L’installation Les Solitaires rassemble une collection de pavés glanés par l’artiste et chorégraphe Aurélien Dougé au fil de ses marches. Disposés sur des socles blancs, ils laissent apparaître les marques de leur histoire. Une lampe suspendue au-dessus de chacun oscille lentement, comme sous l’effet d’un léger courant d’air. Le déplacement subtil des ombres transforme ces fragments, habituellement associés au poids et à la permanence, en présences étonnamment fragiles, entre sculpture et archéologie du présent.
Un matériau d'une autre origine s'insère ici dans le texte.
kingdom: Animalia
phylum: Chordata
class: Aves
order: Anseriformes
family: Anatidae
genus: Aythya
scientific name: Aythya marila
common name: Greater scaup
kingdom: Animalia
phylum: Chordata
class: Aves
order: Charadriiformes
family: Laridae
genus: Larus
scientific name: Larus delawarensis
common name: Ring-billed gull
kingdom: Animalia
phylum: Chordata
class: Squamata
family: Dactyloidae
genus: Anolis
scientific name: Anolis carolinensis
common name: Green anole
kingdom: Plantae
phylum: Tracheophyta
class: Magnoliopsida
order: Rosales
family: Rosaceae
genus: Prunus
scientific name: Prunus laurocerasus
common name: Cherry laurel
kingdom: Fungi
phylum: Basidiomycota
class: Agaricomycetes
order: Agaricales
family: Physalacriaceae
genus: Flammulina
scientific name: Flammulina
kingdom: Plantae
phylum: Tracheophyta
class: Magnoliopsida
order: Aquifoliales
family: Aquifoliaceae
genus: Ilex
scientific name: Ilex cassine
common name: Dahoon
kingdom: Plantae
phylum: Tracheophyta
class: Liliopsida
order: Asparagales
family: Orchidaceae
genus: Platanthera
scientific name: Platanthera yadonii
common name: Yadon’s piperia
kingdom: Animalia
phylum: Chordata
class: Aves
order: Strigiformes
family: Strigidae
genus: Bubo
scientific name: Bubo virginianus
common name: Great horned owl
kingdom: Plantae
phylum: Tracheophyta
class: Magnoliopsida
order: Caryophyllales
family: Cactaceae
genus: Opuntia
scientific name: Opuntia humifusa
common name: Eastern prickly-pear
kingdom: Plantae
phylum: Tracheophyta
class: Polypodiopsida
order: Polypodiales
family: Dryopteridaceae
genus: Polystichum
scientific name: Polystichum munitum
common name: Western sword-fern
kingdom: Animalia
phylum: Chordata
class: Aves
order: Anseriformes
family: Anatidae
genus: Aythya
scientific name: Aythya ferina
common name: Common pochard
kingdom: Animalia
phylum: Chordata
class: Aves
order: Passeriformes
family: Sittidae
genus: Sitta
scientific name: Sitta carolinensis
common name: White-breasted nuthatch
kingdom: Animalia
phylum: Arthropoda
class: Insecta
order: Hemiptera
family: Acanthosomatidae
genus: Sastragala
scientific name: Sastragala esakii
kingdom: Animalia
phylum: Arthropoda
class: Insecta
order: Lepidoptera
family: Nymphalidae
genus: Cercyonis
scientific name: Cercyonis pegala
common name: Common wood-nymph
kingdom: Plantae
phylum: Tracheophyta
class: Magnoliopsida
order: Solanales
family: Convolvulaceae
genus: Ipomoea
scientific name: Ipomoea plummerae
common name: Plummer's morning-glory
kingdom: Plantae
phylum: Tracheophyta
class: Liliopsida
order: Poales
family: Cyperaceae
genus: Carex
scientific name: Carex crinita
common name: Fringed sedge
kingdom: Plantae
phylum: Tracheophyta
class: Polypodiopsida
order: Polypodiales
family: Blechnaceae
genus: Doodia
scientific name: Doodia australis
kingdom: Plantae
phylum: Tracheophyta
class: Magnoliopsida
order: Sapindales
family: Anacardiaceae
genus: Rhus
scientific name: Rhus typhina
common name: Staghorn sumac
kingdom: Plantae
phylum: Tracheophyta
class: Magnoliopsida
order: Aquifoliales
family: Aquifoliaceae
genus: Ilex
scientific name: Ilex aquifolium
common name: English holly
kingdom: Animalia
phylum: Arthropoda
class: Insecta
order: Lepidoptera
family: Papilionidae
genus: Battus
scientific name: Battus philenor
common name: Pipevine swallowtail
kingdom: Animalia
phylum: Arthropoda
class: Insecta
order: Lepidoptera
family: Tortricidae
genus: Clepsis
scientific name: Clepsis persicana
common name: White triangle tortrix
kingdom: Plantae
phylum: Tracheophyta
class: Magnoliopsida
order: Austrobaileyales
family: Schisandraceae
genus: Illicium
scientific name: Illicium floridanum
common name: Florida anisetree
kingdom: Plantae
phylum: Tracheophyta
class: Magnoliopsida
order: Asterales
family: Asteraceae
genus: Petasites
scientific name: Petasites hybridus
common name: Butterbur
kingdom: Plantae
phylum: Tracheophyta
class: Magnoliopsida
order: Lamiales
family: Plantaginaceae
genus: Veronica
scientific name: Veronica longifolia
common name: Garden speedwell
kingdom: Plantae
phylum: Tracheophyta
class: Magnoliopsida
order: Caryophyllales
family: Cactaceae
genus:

Installation modulable, 2026
Dimensions variables


Pavé n°1.
Trouvé Quai de l’Ourcq à Pantin (2021)
Pavé n°2.
Trouvé rue Montgallet à Paris (2021)
Pavé n°3.
Trouvé Brienner Straße à Munich (2022)
Pavé n°4.
Trouvé Friedelstraße à Berlin (2022)
Pavé n°5.
Trouvé boulevard de Berlin à Nantes (2024)
Pavé n°6.
Trouvé rue des Granges à Genève (2024)
Pavé n°7.
Trouvé rue du Quai Bourgeois à Bordeaux (2024)
Pavé n°8.
Trouvé Vicolo della Torretta à Rome (2025)
Pavé n°9.
Trouvé rue du Chanoine-Urseau à Angers (2025)
Pavé n°10.
Trouvé rue du Change à Metz (2025)
Pavé n°11.
Trouvé Rua de Cedofeita à Porto (2026)
Conception et réalisation :
Aurélien Dougé
Collaboration technique (Installation lumière) :
Rudy Decelière
Production :
Inkörper
Soutiens :
Ville de Genève ; Cndc - Angers
Dossier de presse :

Les Solitaires débute par un geste de collecte. Presque quotidiennement, Aurélien Dougé consacre un temps à la marche. C’est au cours de ces déambulations qu’il recueille des pavés déjà descellés du sol. La collection compte aujourd’hui une dizaine de pièces provenant de différentes villes d’Europe : Angers, Berlin, Bordeaux, Metz, Munich, Paris, Porto…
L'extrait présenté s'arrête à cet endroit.